Like Batman Begins, The Dark Knight looks unlike previous Batman films in its relentless pursuit of physical reality. The lighting and camerawork by cinematographer Wally Pfister (who has shot all of Nolan’s films) evokes police thrillers from the ’70s, especially the opening bank robbery sequence that establishes with a minimum of visual panache just how high the stakes are. This is, without a doubt, a relentlessly dark film, visually and thematically, and the manner in which Nolan ties the two together draws you in and holds you tightly despite the long running time (nearly two and a half hours) and the sometimes plodding nature of the narrative, particularly in the last half hour when it starts to fracture into multiple subplots that are clear setups for a third installment.

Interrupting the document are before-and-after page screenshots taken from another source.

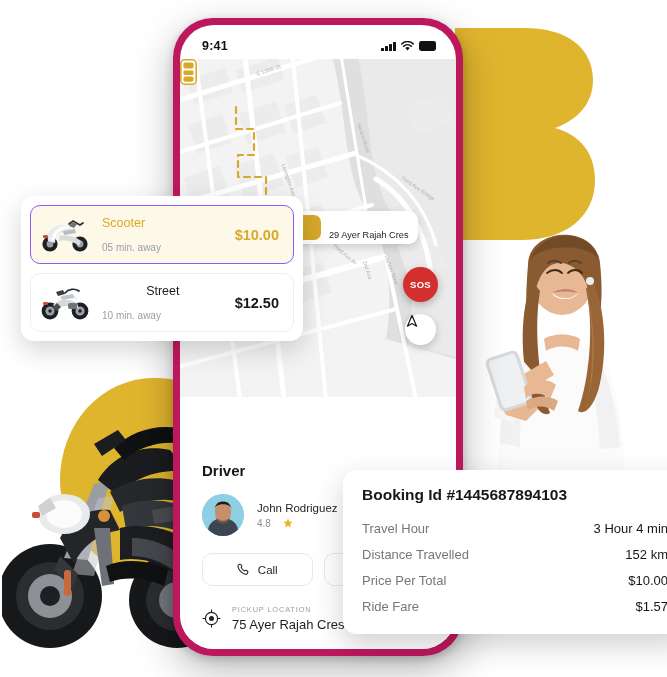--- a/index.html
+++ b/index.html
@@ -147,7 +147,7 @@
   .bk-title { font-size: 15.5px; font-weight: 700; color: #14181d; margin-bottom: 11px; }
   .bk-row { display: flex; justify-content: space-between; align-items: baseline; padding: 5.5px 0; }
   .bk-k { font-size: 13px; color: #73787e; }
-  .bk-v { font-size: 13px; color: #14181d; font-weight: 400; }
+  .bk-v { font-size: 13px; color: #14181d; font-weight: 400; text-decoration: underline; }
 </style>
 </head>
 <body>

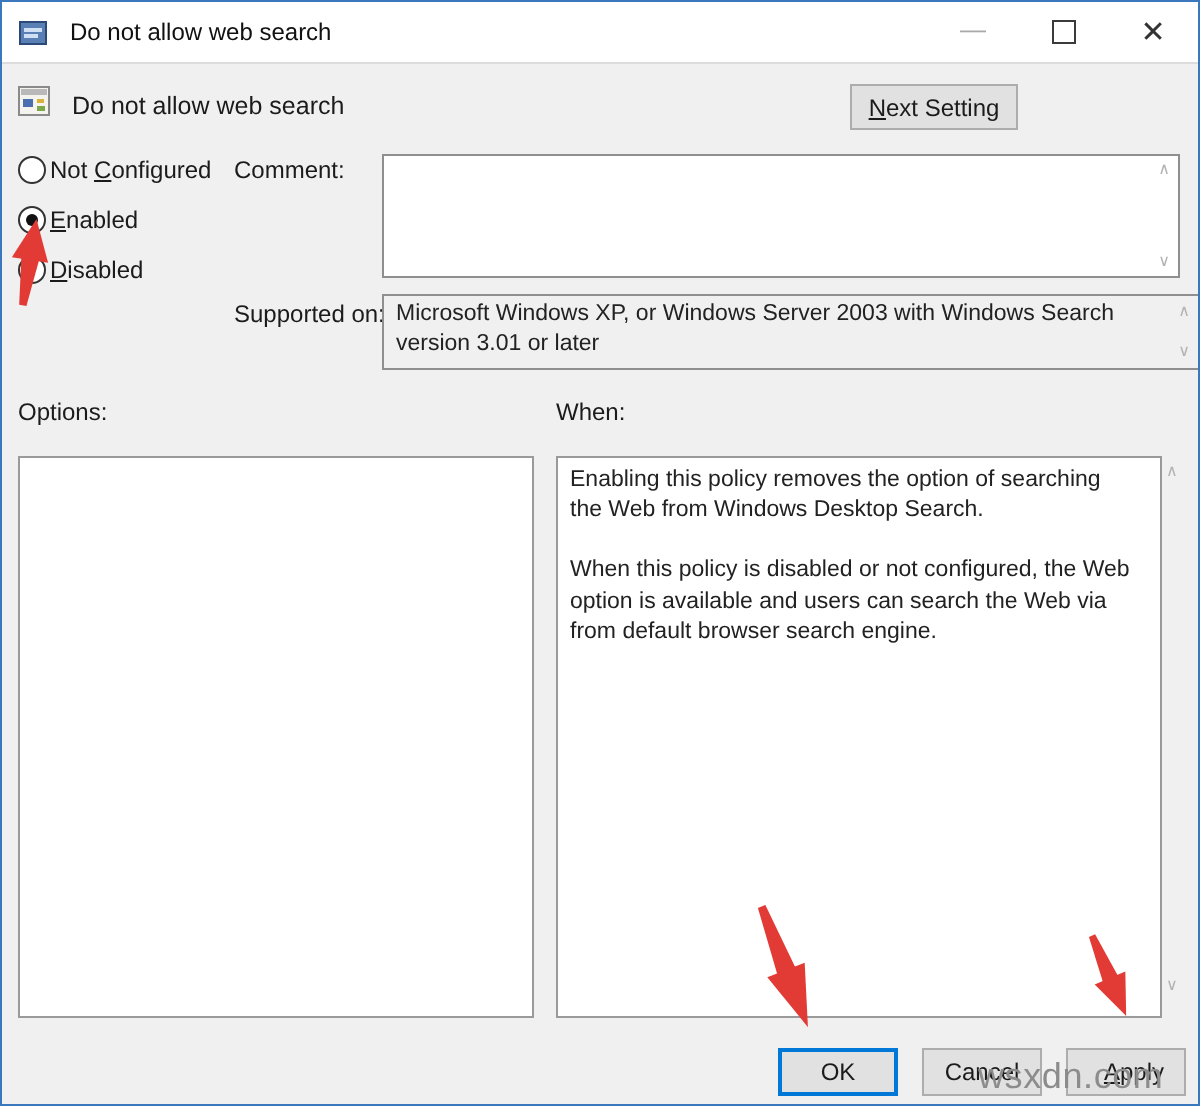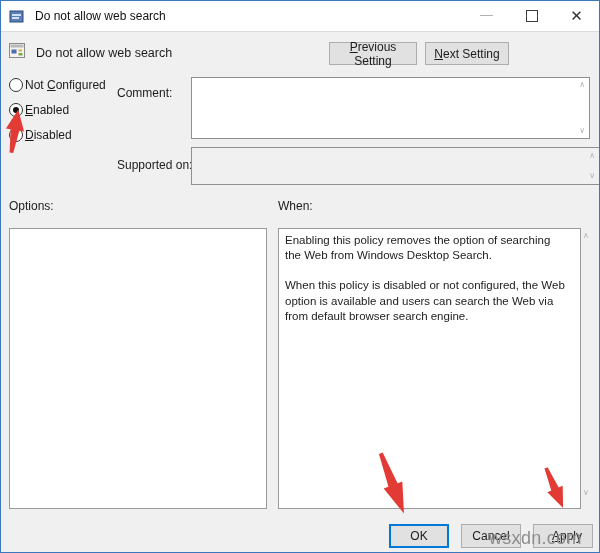--- a/index.html
+++ b/index.html
@@ -96,9 +96,6 @@
   </span>
   <span class="policy-name">Do not allow web search</span>
 
-  <button class="setting-btn prev-btn">
-    <span><span class="u">P</span><span>revious Setting</span></span>
-  </button>
   <button class="setting-btn next-btn">
     <span><span class="u">N</span><span>ext Setting</span></span>
   </button>

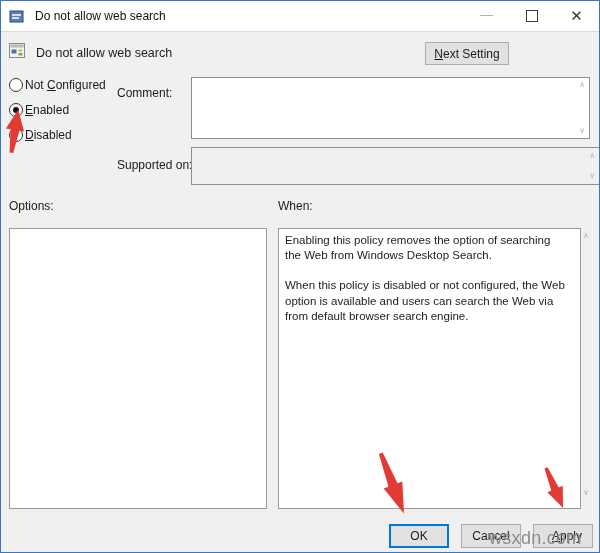--- a/index.html
+++ b/index.html
@@ -33,7 +33,7 @@
   .radio-dot{width:6px;height:6px;border-radius:50%;background:#111;}
   .radio-label{margin-left:2px;}
   
-  .field-label{position:absolute;left:116px;margin-top:8px;}
+  .field-label{position:absolute;left:116px;}
   .comment-box{position:absolute;left:190px;top:76px;width:397px;height:60px;background:#fff;border:1px solid #8f8f8f;}
   .supported-box{position:absolute;left:190px;top:146px;width:385px;height:32px;background:#f0f0f0;border:1px solid #8f8f8f;
     padding:2px 16px 2px 6px;font-size:11.5px;line-height:1.3;color:#222;}

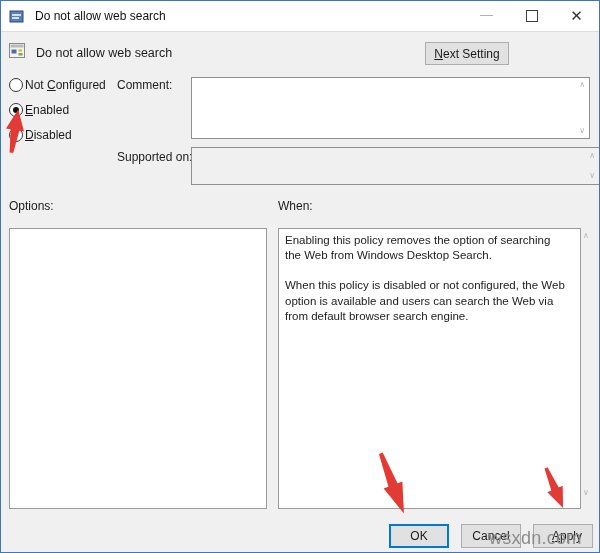--- a/index.html
+++ b/index.html
@@ -123,6 +123,7 @@
 
   <span class="field-label" style="top:149px;">Supported on:</span>
   <div class="supported-box">
+    <span>Microsoft Windows XP, or Windows Server 2003 with Windows Search version 3.01 or later</span>
     <span class="chev" style="right:4px;top:4px;">∧</span>
     <span class="chev" style="right:4px;bottom:4px;">∨</span>
   </div>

Of course, we know that, since his death earlier this year, Heath Ledger will not be returning to recreate his role as the Joker, which is the centerpiece of the film and the element that will likely draw in many viewers who are curious about the morbid potentials of seeing what Ledger, who is arguably the best actor of his generation, did in his final role. To say that Ledger redefines the Joker isn’t right because what he really does is nail the longstanding essence of the character in a way that is creepy, unnerving, and downright provocative. With his shaky mannerisms, constant lip-smacking, and deviously quivering voice, Ledger’s Joker is the epitome of everything we fear in lost humanity, which is why his purposeful lack of a backstory is so crucial. Rather than being the explicable product of abuse or neglect or being accidentally dumped into a vat of toxic waste, the Joker is absolutely monstrous because he cannot be explained. He simply is, and that is the scariest notion of all.